Tech Strong As U.S. Stocks Hit 2-Year Highs

Spurred by a Federal Reserve plan to buy bonds, U.S. exchanges hit their highest point since 2008 Thursday, with technology vendors riding especially high in the wake of strong third-quarter earnings.

Spurred by a Federal Reserve plan to buy bonds, U.S. exchanges hit their highest point since 2008 Thursday, with technology vendors riding especially high in the wake of strong third-quarter earnings.

The tech-heavy Nasdaq closed Thursday at 2577, up by 37 points, beating its prior high for the year, set in April, and hitting a level not seen since January 2008. Computer stocks were on average up by more than 13 percent for the year.

The broader-based Dow Jones industrial average rose 219 points to close at 11,434, also a high for the year, and recovered the level it had reached right before the collapse of Lehman Brothers in September 2008. The failure of Lehman was followed in October 2008 by a stock market crash that sent exchanges down to levels of a decade earlier.

The immediate reason for the Thursday gain was the Fed announcement Wednesday of a planned US$600 billion spending spree on bonds, intended to inject more capital into the economy and ultimately increase employment. But the tech sector has done its part lately to encourage confidence in the economy.

For most of the third quarter, tech stocks slumped as fears of a double-dip recession weighed on investor confidence. But the IT sector started to lead markets after the U.S. Labor Day holiday at the beginning of September. The Nasdaq, home to many of the biggest names in IT, made the biggest jump of all, gaining almost 12 percent during the month. The broader-based Dow rose 777 points, or 7.7 percent, its biggest gain for the month of September in 70 years.

Since Labor Day, IT vendors have reported strong earnings. Apple and Intel, for example, reported record revenue and profit, while Microsoft announced it had generated more sales than it ever had for its first fiscal quarter. Other bellwethers like IBM, Intel, Google and Oracle also reported strong results that for the most part beat expectations. Enterprise spending, especially on software, has been especially strong lately.

There are clouds on the horizon, however. The components sector, closely tied to the fate of hardware including PCs and mobile devices, experienced strong sales this quarter, but recent earnings reports suggest that growth is slowing. This week, a string of reports from chipmakers reinforced analyst forecasts indicating that the post-recession sales cycle is over, and that year-on-year growth will return to single-digit levels.

Semiconductor International Manufacturing (SMIC), China's biggest contract chip manufacturer, reported its first operating profit in four years Wednesday, but also said revenue this quarter would be flat compared to the third quarter. SMIC reported a third-quarter profit of $30.7 million, compared to a $68.1 million loss a year earlier. Revenue was up by 26.8 percent to $410.1 million year on year, but up only 7.6 percent from the prior quarter.

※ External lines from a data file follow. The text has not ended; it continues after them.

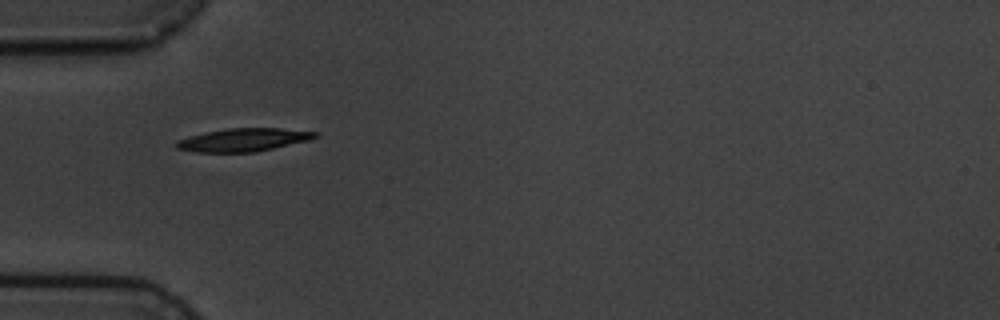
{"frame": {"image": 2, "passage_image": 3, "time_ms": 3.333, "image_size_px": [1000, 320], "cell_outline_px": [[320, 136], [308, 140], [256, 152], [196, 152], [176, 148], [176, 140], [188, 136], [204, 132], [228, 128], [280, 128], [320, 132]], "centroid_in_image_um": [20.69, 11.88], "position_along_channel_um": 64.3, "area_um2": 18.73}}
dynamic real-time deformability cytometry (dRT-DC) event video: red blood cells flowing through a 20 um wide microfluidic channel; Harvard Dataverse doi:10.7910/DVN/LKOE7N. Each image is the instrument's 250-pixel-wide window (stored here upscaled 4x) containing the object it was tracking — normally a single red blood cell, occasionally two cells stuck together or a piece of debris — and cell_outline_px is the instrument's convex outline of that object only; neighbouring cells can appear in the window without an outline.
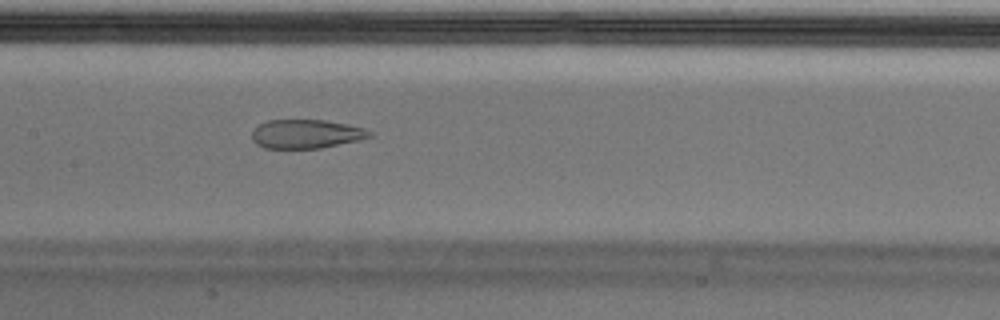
{"species": "Egyptian fruit bat (a non-hibernating species)", "species_latin": "Rousettus aegyptiacus", "temperature_condition": "cold", "stored_images_in_passage": 33, "camera_frame_rate_fps": 3000, "um_per_image_px": 0.085, "animal": {"sex": "male"}, "frame": {"image": 1, "passage_image": 10, "time_ms": 3.0, "image_size_px": [1000, 320], "cell_outline_px": [[372, 136], [360, 140], [320, 148], [264, 148], [256, 144], [252, 140], [252, 132], [260, 124], [268, 120], [324, 120], [348, 124], [364, 128], [372, 132]], "centroid_in_image_um": [26.04, 11.39], "position_along_channel_um": 181.4, "area_um2": 19.77}}
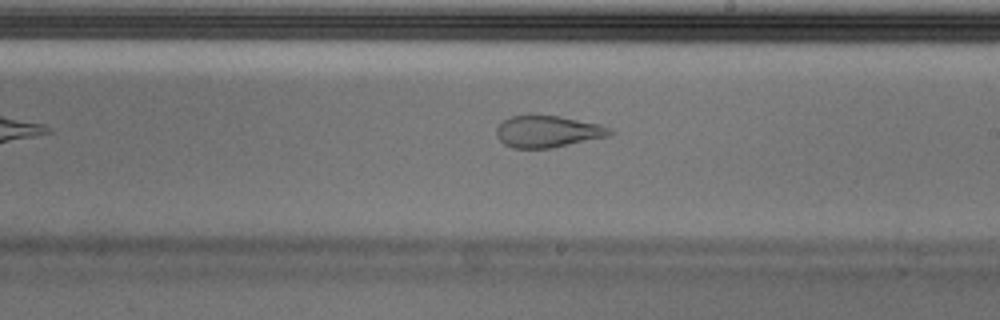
{"frame": {"image": 2, "passage_image": 15, "time_ms": 4.667, "image_size_px": [1000, 320], "cell_outline_px": [[616, 132], [612, 136], [552, 148], [512, 148], [504, 144], [496, 136], [496, 128], [504, 120], [512, 116], [528, 112], [560, 116], [600, 124], [612, 128]], "centroid_in_image_um": [46.59, 11.15], "position_along_channel_um": 242.4, "area_um2": 21.85}}
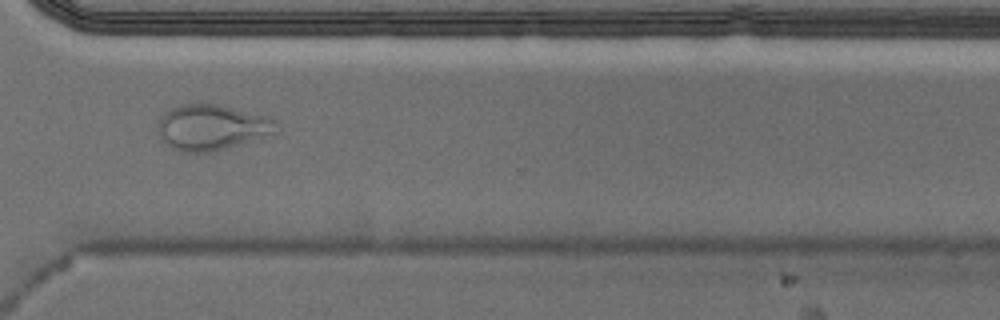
{"frame": {"image": 3, "passage_image": 24, "time_ms": 7.667, "image_size_px": [1000, 320], "cell_outline_px": [[280, 132], [256, 140], [212, 152], [180, 152], [172, 148], [156, 132], [160, 116], [164, 112], [180, 104], [216, 104], [268, 116], [276, 120]], "centroid_in_image_um": [18.03, 10.83], "position_along_channel_um": 352.6, "area_um2": 31.79}}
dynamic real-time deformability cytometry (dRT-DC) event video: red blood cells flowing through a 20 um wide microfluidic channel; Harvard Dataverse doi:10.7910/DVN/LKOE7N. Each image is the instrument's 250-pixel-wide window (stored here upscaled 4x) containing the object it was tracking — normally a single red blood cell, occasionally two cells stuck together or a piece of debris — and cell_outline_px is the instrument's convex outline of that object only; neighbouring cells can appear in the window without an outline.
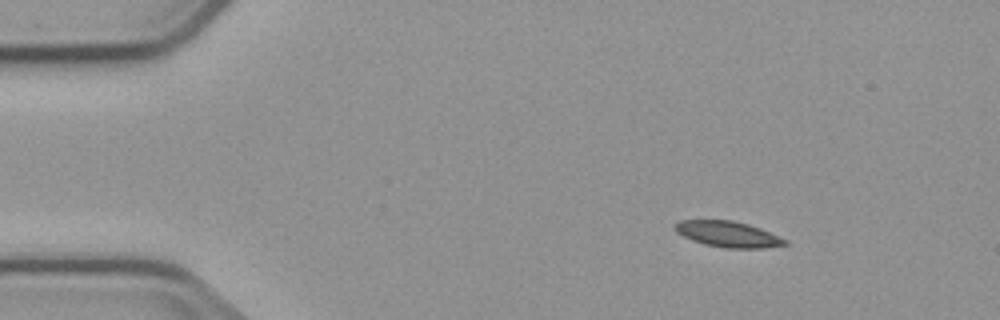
{"species": "common noctule bat (a hibernating species)", "species_latin": "Nyctalus noctula", "temperature_condition": "cold", "stored_images_in_passage": 4, "camera_frame_rate_fps": 3000, "um_per_image_px": 0.085, "animal": {"sex": "male", "body_mass_g": 23.1, "forearm_length_mm": 52.7}, "frame": {"image": 1, "passage_image": 2, "time_ms": 1.0, "image_size_px": [1000, 320], "cell_outline_px": [[788, 244], [764, 248], [724, 248], [704, 244], [692, 240], [676, 232], [672, 228], [672, 224], [680, 220], [732, 220], [748, 224], [760, 228], [788, 240]], "centroid_in_image_um": [61.85, 19.9], "position_along_channel_um": 23.2, "area_um2": 16.7}}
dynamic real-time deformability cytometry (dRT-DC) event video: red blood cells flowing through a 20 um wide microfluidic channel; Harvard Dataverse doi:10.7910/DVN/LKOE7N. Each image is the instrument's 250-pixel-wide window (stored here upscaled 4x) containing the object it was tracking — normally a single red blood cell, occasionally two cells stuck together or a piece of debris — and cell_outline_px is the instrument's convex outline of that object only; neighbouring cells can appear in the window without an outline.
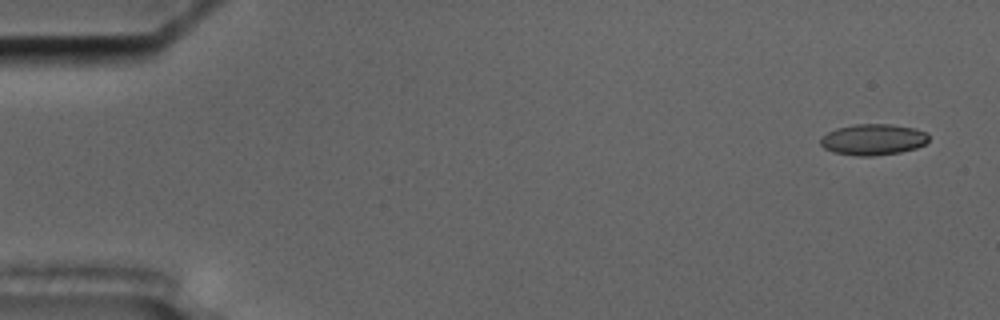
{"species": "common noctule bat (a hibernating species)", "species_latin": "Nyctalus noctula", "temperature_condition": "cold", "stored_images_in_passage": 3, "camera_frame_rate_fps": 3000, "um_per_image_px": 0.085, "animal": {"sex": "male", "body_mass_g": 17.5, "forearm_length_mm": 52.3}, "frame": {"image": 1, "passage_image": 1, "time_ms": 0.0, "image_size_px": [1000, 320], "cell_outline_px": [[928, 140], [924, 144], [916, 148], [900, 152], [872, 156], [856, 156], [836, 152], [824, 148], [820, 144], [820, 136], [836, 128], [856, 124], [888, 124], [916, 128], [924, 132], [928, 136]], "centroid_in_image_um": [74.19, 11.86], "position_along_channel_um": 10.8, "area_um2": 19.54}}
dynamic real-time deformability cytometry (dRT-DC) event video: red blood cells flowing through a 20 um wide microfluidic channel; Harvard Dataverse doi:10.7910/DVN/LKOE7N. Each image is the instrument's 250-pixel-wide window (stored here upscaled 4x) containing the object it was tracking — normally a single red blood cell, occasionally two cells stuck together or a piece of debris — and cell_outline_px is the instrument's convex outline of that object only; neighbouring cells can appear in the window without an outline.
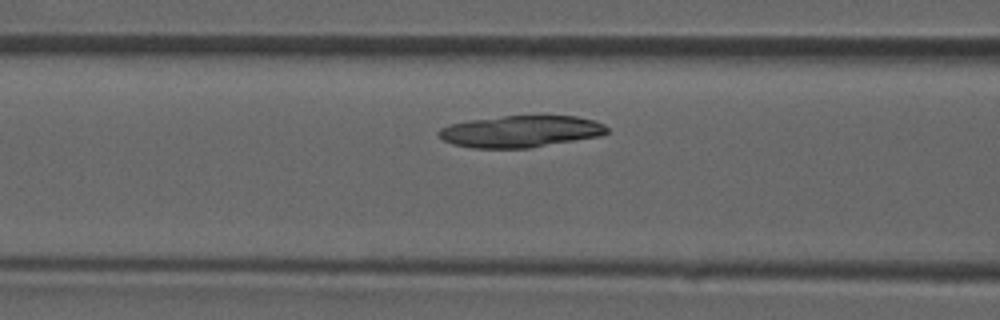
{"species": "common noctule bat (a hibernating species)", "species_latin": "Nyctalus noctula", "temperature_condition": "room temperature", "stored_images_in_passage": 40, "camera_frame_rate_fps": 3000, "um_per_image_px": 0.085, "animal": {"sex": "male", "forearm_length_mm": 52.5}, "frame": {"image": 1, "passage_image": 12, "time_ms": 3.667, "image_size_px": [1000, 320], "cell_outline_px": [[608, 132], [600, 136], [528, 148], [472, 148], [452, 144], [444, 140], [436, 132], [440, 128], [448, 124], [468, 120], [504, 116], [576, 116], [596, 120], [604, 124], [608, 128]], "centroid_in_image_um": [44.24, 11.17], "position_along_channel_um": 122.4, "area_um2": 31.21}}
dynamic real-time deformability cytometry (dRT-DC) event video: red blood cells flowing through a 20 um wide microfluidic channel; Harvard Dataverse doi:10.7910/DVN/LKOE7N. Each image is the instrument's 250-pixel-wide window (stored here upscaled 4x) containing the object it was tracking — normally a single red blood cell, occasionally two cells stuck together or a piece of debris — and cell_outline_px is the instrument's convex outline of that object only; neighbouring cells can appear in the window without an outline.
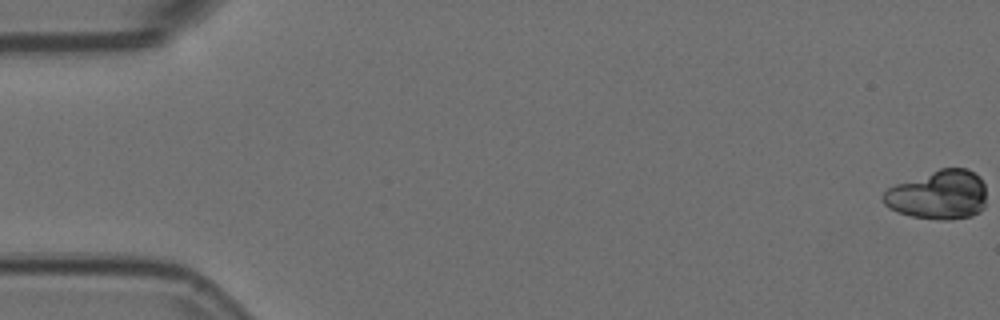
{"species": "Egyptian fruit bat (a non-hibernating species)", "species_latin": "Rousettus aegyptiacus", "temperature_condition": "room temperature", "stored_images_in_passage": 56, "camera_frame_rate_fps": 3000, "um_per_image_px": 0.085, "animal": {"sex": "female"}, "frame": {"image": 1, "passage_image": 1, "time_ms": 0.0, "image_size_px": [1000, 320], "cell_outline_px": [[984, 208], [980, 212], [972, 216], [948, 220], [940, 220], [912, 216], [896, 212], [888, 208], [880, 200], [880, 196], [888, 188], [896, 184], [940, 168], [968, 168], [980, 176], [984, 184]], "centroid_in_image_um": [79.74, 16.57], "position_along_channel_um": 5.3, "area_um2": 29.82}}
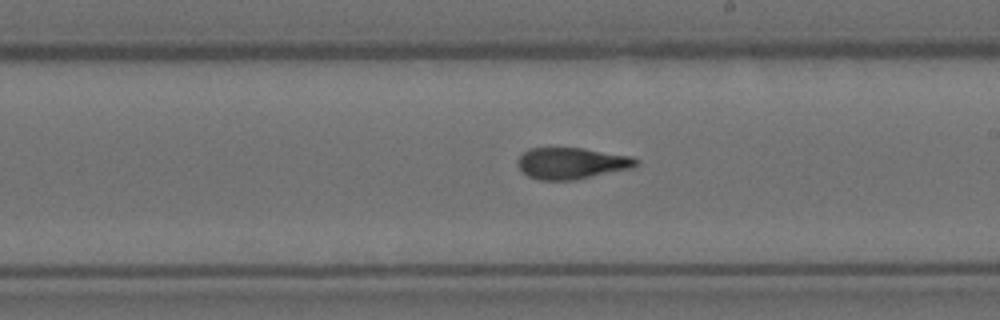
{"frame": {"image": 2, "passage_image": 32, "time_ms": 10.333, "image_size_px": [1000, 320], "cell_outline_px": [[640, 164], [632, 168], [576, 180], [540, 180], [528, 176], [516, 164], [516, 160], [528, 148], [584, 148], [632, 156], [640, 160]], "centroid_in_image_um": [48.62, 13.87], "position_along_channel_um": 240.4, "area_um2": 21.91}}
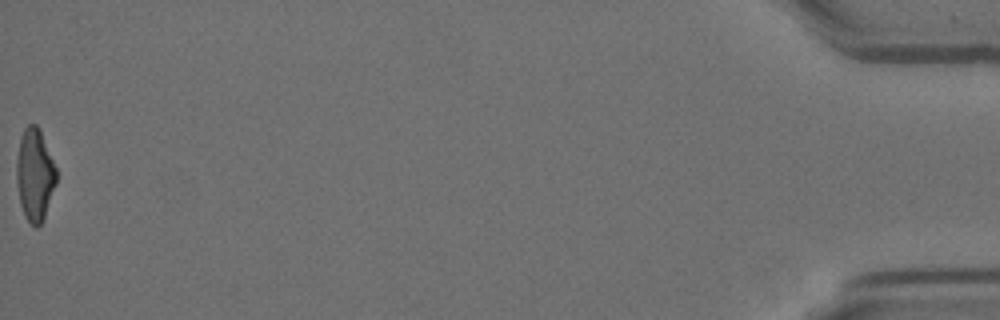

Chip manufacturer On Semiconductor Wednesday posted record quarterly revenue, but also forecast weakening sales for the current quarter. For the third quarter, the company generated profit of $87.8 million, compared with $78.7 million a year earlier, but revenue rose only 3 percent to $600.7 million.

Orders appear to be slowing down and selling prices are going flat.

"Backlog levels at the beginning of the fourth quarter of 2010 were down slightly from backlog levels at the beginning of the third quarter of 2010," said On CEO Keith Jackson in a statement. "We expect that average selling prices for the fourth quarter of 2010 will be approximately flat when compared to the third quarter of 2010."

On Tuesday Dutch chipmaker NXP Semiconductors said quarterly revenue was $1.2 billion, an increase of 12.6 percent from a year ago but a 1.0 percent rise from the prior quarter. Operating income was $130 million, compared to a loss of $129 million a year earlier.

Market watchers are likely to pay great attention to sales growth over the next few months. While profit can be enhanced by trimming costs, businesses cannot cut their way to growth. Ultimately business can grow only if sales increase.

By this measure telecom equipment maker Alcatel-Lucent had a positive announcement Thursday, reporting that net profit during the third quarter was €25 million (US$35.3 million), compared to a loss of €182 million during the same period last year, while revenue increased to €4.07 billion, up 10.5 percent year over year and up 6.8 percent compared to the second quarter. Rising data traffic from mobile phones helped boost results, the company said.

Smartphones should provide one area of growth for chipmakers. According to an IDC report issued Thursday, vendors shipped a total of 81.1 million smartphones in the third quarter, up 89.5 percent from the 42.8 million units shipped during the year-earlier quarter.

"Smartphone makers have the wind behind their sails," said Kevin Restivo, a senior analyst at IDC, in a statement. "The market transition to smartphones is proceeding at a brisk and unabated pace."